Dr Bardhan started getting interested in PR during her last year as an undergraduate when she was working as an intern at an Ad/PR agency in India. She decided to study in the U.S. and came here in 1992 to get her masters in PR. She started out working part-time at the Ohio University College of Medicine as a PR assistant and writer to keep the practice going. After falling in love with teaching her plan quickly changed and she decided to take the academic path instead. She is now an academic educator, and no two days are the same. She focuses on teaching two days a week and the rest of the time she is very involved around campus. She does administrative work, serves on various committees, and advises graduate students working on their MAs and PhDs alongside doing her research which she also works on over the weekends.

After discussing thoughts about AI and how this will impact the future of our students and industries, Dr. Bardhan had some interesting this to say. She said she feels that Al is a double-edged sword like most new technologies. It is definitely a game changer in many ways and they can only see the tip of the iceberg right now in terms of implications for the PR industry. She feels it is important that students be careful to not use AI in a way that could hurt them such as thinking that AI can do all the thinking and writing for them. This will cause many people to never learn the skills needed to succeed in the industry if they take those shortcuts. A good way of using it is as an aid to generate creative ideas. And she believed faculty should help students in this aspect. AI is definitely helpful and a way to speed things up with gathering information that previously took longer but it is important to not let it do the thinking for us. She said they recently had a speaker on their campus that said the word “intelligence” in AI is misleading. There is no “intelligence” there – we still need to use human intelligence and remember what we are calling “intelligence” is, after all, “artificial” and not the real thing. Which is a very interesting thought to think about.
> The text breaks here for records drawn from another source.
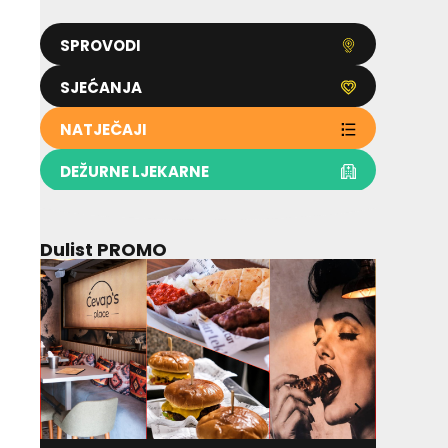
SPROVODI
SJEĆANJA
NATJEČAJI
DEŽURNE LJEKARNE
Dulist PROMO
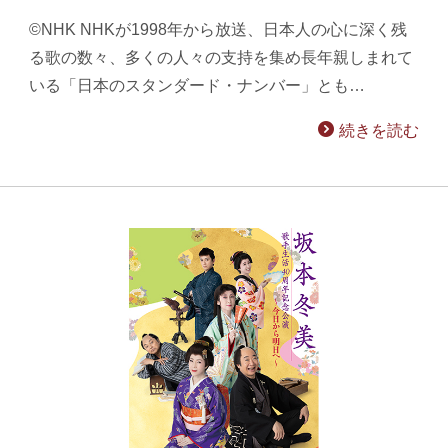
©NHK NHKが1998年から放送、日本人の心に深く残
る歌の数々、多くの人々の支持を集め長年親しまれて
いる「日本のスタンダード・ナンバー」とも…
続きを読む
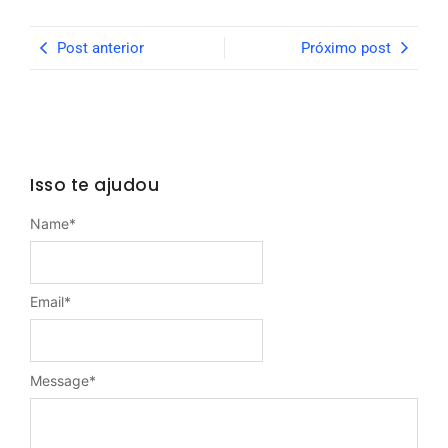
Post anterior
Próximo post
Isso te ajudou
Name
*
Email
*
Message
*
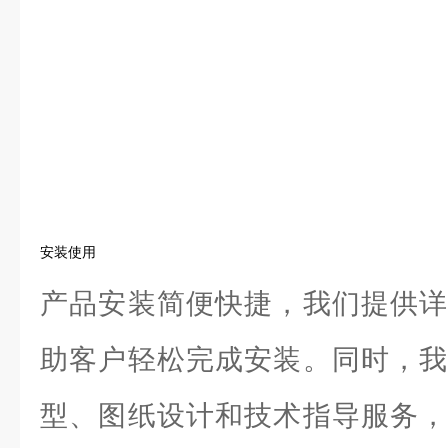
安装使用
产品安装简便快捷，我们提供详
助客户轻松完成安装。同时，我
型、图纸设计和技术指导服务，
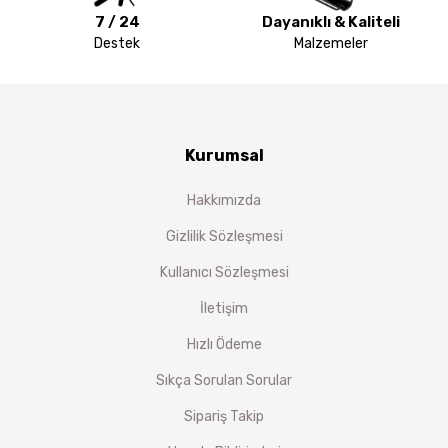
7 / 24
Dayanıklı & Kaliteli
Destek
Malzemeler
Kurumsal
Hakkımızda
Gizlilik Sözleşmesi
Kullanıcı Sözleşmesi
İletişim
Hızlı Ödeme
Sıkça Sorulan Sorular
Sipariş Takip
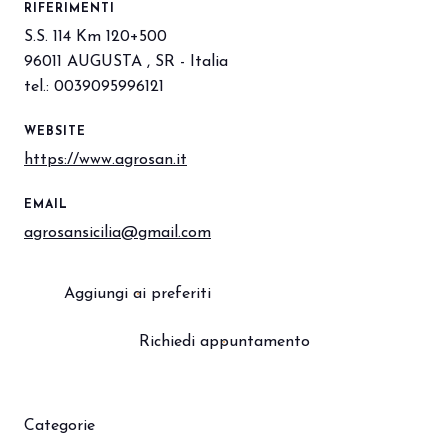
RIFERIMENTI
S.S. 114 Km 120+500
96011 AUGUSTA , SR - Italia
arrow_circle_right
PRENOTA IL TUO STAND
S
tel.: 0039095996121
WEBSITE
person
AREA RISERVATA VISITATORI
https://www.agrosan.it
EMAIL
IT
EN
A cura di:
agrosansicilia@gmail.com
Aggiungi ai preferiti
Richiedi appuntamento
Categorie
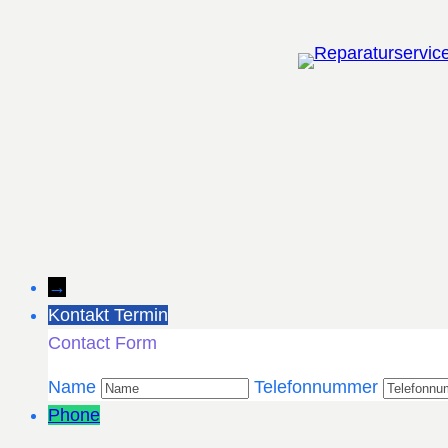
Zum
Inhalt
springen
→
Kontakt Termin
Contact Form
Name
Telefonnummer
Phone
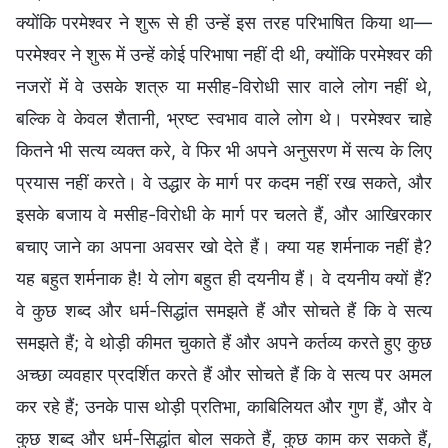
क्योंकि परमेश्वर ने शुरू से ही उन्हें इस तरह परिभाषित किया था—
परमेश्वर ने शुरू में उन्हें कोई परिभाषा नहीं दी थी, क्योंकि परमेश्वर की
नजरों में वे उसके शत्रु या मसीह-विरोधी सार वाले लोग नहीं थे,
बल्कि वे केवल शैतानी, भ्रष्ट स्वभाव वाले लोग थे। परमेश्वर चाहे
कितने भी सत्य व्यक्त करे, वे फिर भी अपने अनुसरण में सत्य के लिए
प्रयास नहीं करते। वे उद्धार के मार्ग पर कदम नहीं रख सकते, और
इसके बजाय वे मसीह-विरोधी के मार्ग पर चलते हैं, और आखिरकार
बचाए जाने का अपना अवसर खो देते हैं। क्या यह शर्मनाक नहीं है?
यह बहुत शर्मनाक है! ये लोग बहुत ही दयनीय हैं। वे दयनीय क्यों हैं?
वे कुछ शब्द और धर्म-सिद्धांत समझते हैं और सोचते हैं कि वे सत्य
समझते हैं; वे थोड़ी कीमत चुकाते हैं और अपने कर्तव्य करते हुए कुछ
अच्छा व्यवहार प्रदर्शित करते हैं और सोचते हैं कि वे सत्य पर अमल
कर रहे हैं; उनके पास थोड़ी प्रतिभा, काबिलियत और गुण हैं, और वे
कुछ शब्द और धर्म-सिद्धांत बोल सकते हैं, कुछ काम कर सकते हैं,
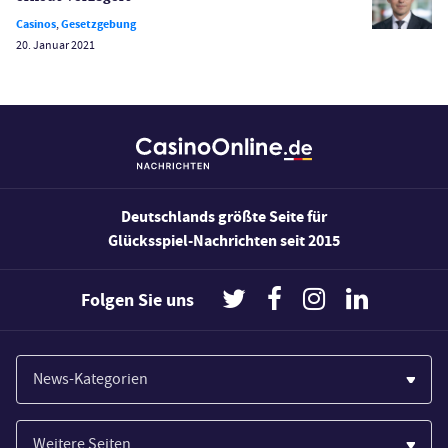
Wirtschaft
Casinos
,
Gesetzgebung
20. Januar 2021
Deutschlands größte Seite für
Glücksspiel-Nachrichten seit 2015
Folgen Sie uns
News-Kategorien
Casinos
Weitere Seiten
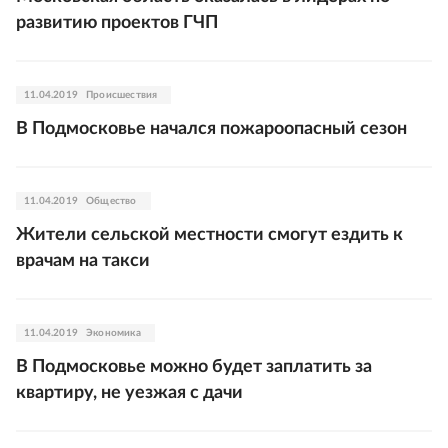
развитию проектов ГЧП
11.04.2019
Происшествия
В Подмосковье начался пожароопасный сезон
11.04.2019
Общество
Жители сельской местности смогут ездить к
врачам на такси
11.04.2019
Экономика
В Подмосковье можно будет заплатить за
квартиру, не уезжая с дачи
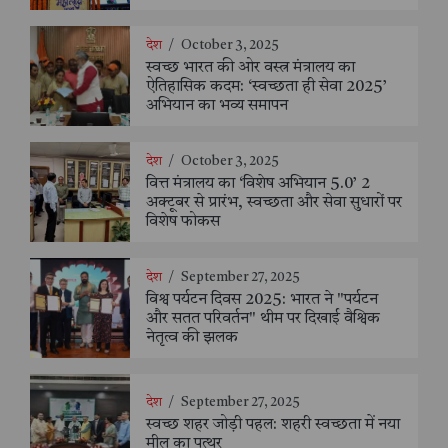
देश
/
October 3, 2025
स्वच्छ भारत की ओर वस्त्र मंत्रालय का
ऐतिहासिक कदम: ‘स्वच्छता ही सेवा 2025’
अभियान का भव्य समापन
देश
/
October 3, 2025
वित्त मंत्रालय का ‘विशेष अभियान 5.0’ 2
अक्टूबर से प्रारंभ, स्वच्छता और सेवा सुधारों पर
विशेष फोकस
देश
/
September 27, 2025
विश्व पर्यटन दिवस 2025: भारत ने "पर्यटन
और सतत परिवर्तन" थीम पर दिखाई वैश्विक
नेतृत्व की झलक
देश
/
September 27, 2025
स्वच्छ शहर जोड़ी पहल: शहरी स्वच्छता में नया
मील का पत्थर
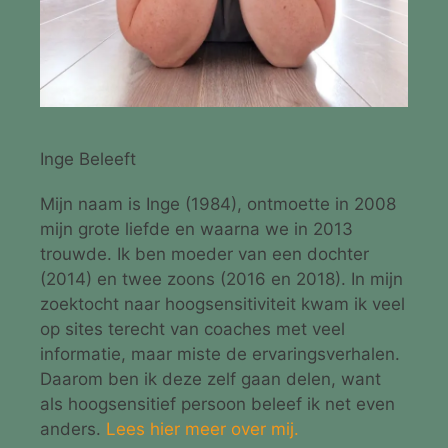
Inge Beleeft
Mijn naam is Inge (1984), ontmoette in 2008
mijn grote liefde en waarna we in 2013
trouwde. Ik ben moeder van een dochter
(2014) en twee zoons (2016 en 2018). In mijn
zoektocht naar hoogsensitiviteit kwam ik veel
op sites terecht van coaches met veel
informatie, maar miste de ervaringsverhalen.
Daarom ben ik deze zelf gaan delen, want
als hoogsensitief persoon beleef ik net even
anders.
Lees hier meer over mij.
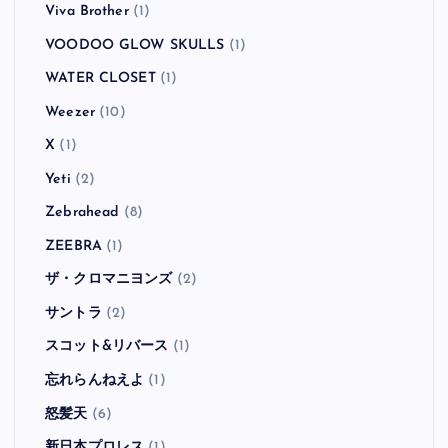
Viva Brother
(1)
VOODOO GLOW SKULLS
(1)
WATER CLOSET
(1)
Weezer
(10)
X
(1)
Yeti
(2)
Zebrahead
(8)
ZEEBRA
(1)
ザ・クロマニヨンズ
(2)
サントラ
(2)
スコット&リバース
(1)
忘れらんねえよ
(1)
怒髪天
(6)
新日本プロレス
(1)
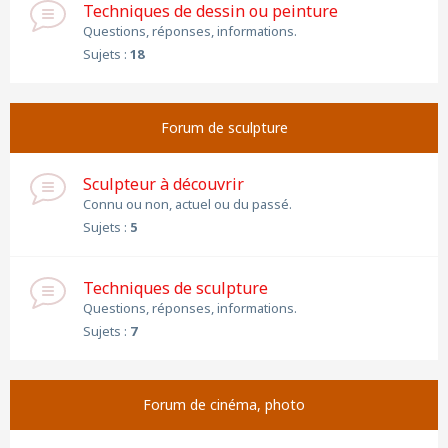
Techniques de dessin ou peinture
Questions, réponses, informations.
Sujets :
18
Forum de sculpture
Sculpteur à découvrir
Connu ou non, actuel ou du passé.
Sujets :
5
Techniques de sculpture
Questions, réponses, informations.
Sujets :
7
Forum de cinéma, photo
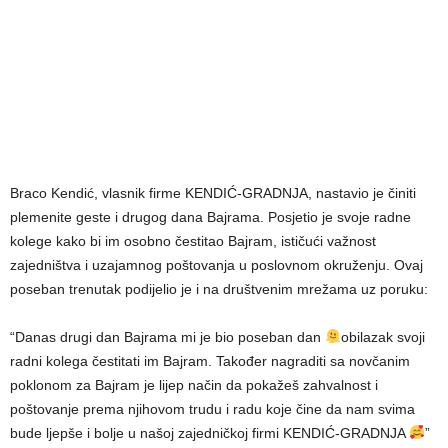
Braco Kendić, vlasnik firme KENDIĆ-GRADNJA, nastavio je činiti
plemenite geste i drugog dana Bajrama. Posjetio je svoje radne
kolege kako bi im osobno čestitao Bajram, ističući važnost
zajedništva i uzajamnog poštovanja u poslovnom okruženju. Ovaj
poseban trenutak podijelio je i na društvenim mrežama uz poruku:
“Danas drugi dan Bajrama mi je bio poseban dan
obilazak svoji
radni kolega čestitati im Bajram. Također nagraditi sa novčanim
poklonom za Bajram je lijep način da pokažeš zahvalnost i
poštovanje prema njihovom trudu i radu koje čine da nam svima
bude ljepše i bolje u našoj zajedničkoj firmi KENDIĆ-GRADNJA
”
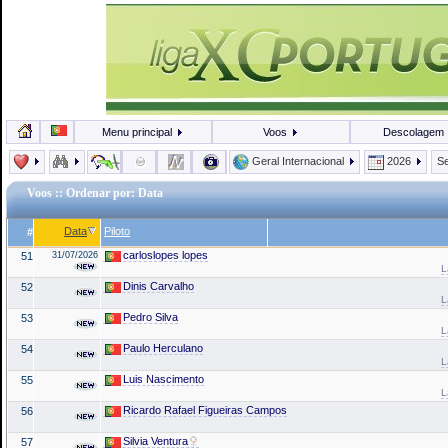
Menu principal
Voos
Descolagem
Geral Internacional
2026
Se
Voos
:: Ordenar por: Data
Data
Piloto
#
carloslopes lopes
51
31/07/2026
L
Dinis Carvalho
52
L
Pedro Silva
53
L
Paulo Herculano
54
L
Luis Nascimento
55
L
Ricardo Rafael Figueiras Campos
56
Silvia Ventura
57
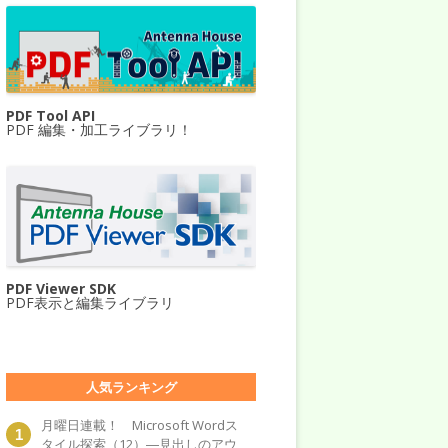
PDF Tool API
PDF 編集・加工ライブラリ！
PDF Viewer SDK
PDF表示と編集ライブラリ
人気ランキング
月曜日連載！ Microsoft Wordス
タイル探索（12）―見出しのアウ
After talking about the future of the PR industry and what it means for PR professionals, she said she believes many exciting opportunities are opening with technology and increasing globalization, but there are downsides too. We need stronger and more ethical leadership in the industry and more professionals who are better trained to communicate across cultural differences. It is important for PR professionals to be critical thinkers, culturally sensitive, and aware of what’s going on not just in their country but also in the world. She believes our industry will keep getting more diverse, more globally connected, and tech-savvy, and PR, marketing, and advertising will blend into each other for seamless communication.

Dr. Bandhan’s best piece of advice for college students is to get as many internships as possible under their belt, volunteer whenever they can, and understand the importance of intercultural competence in our diverse society. She also stressed the importance of learning how to be a good leader and team player. “Be someone others can trust and remember that to have a fulfilling career one must know how to give back.”